Driver analytics, collected and reported through Ferno’s ACETECH advanced vehicle intelligence system provides a really good steer on how certain drivers perform, highlighting what type of intervention they might need and, more unusually, I believe we can use this data to understand how driver behavior effects the patient. For example, ‘G’ forces may affect somebody suffering a heart attack or stroke – I am keen to explore this kind of non-traditional idea and this definitely seems to have gained some recognition internally in other authorities and emergency medical services.
Again, with the patient in mind, we have also been working FERNO to make major breakthroughs with an Integrated Patient Transport & Loading System. This is a project which directly challenges the traditions of ambulance design. The system enables a modular approach for equipment and will improve ergonomics for paramedics resulting in a direct contribution to improved patient care.
Do you think there is a place for shared services within the public sector?
The idea of shared services within emergency services is a hot topic at the moment and whilst there are many pros and cons we have to be really clear how this collaboration may affect our core role and operational specialties.

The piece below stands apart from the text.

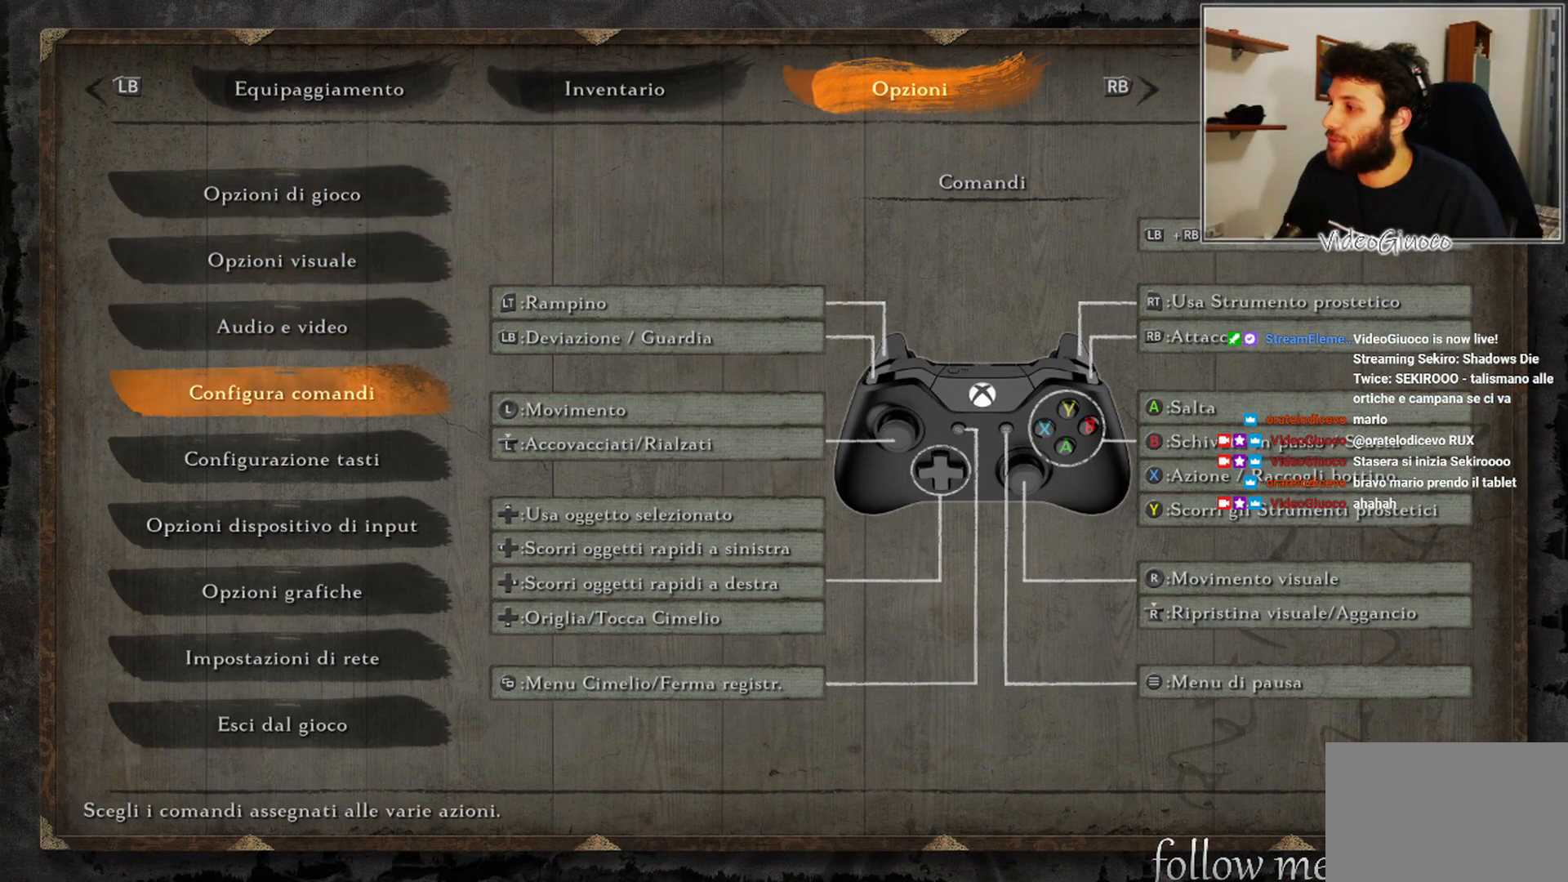
{"buttons": [], "left_stick": "center", "right_stick": "center", "events": [[83, "DPAD_DOWN", "up"], [167, "DPAD_DOWN", "down"], [250, "DPAD_DOWN", "up"], [317, "DPAD_DOWN", "down"], [417, "DPAD_DOWN", "up"]]}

Over the last decade Ambulance services nationally have amalgamated across regions reducing from 35 services to 10 Trusts, the economies of scale that this releases are significant and it has provided enough critical mass to transform services discussed in this document. Further opportunities for joint responding, shared HR, Finance, IT, collaborative purchasing and procurement or other back-office services are areas that could work. In my view it’s too lean a proposition otherwise.
What is the most rewarding element of your role?
I enjoy growing and developing the team that has changed dramatically in recent years. Staff now feel part and parcel of the whole care process and it’s rewarding to know that the team is valued for their professionalism.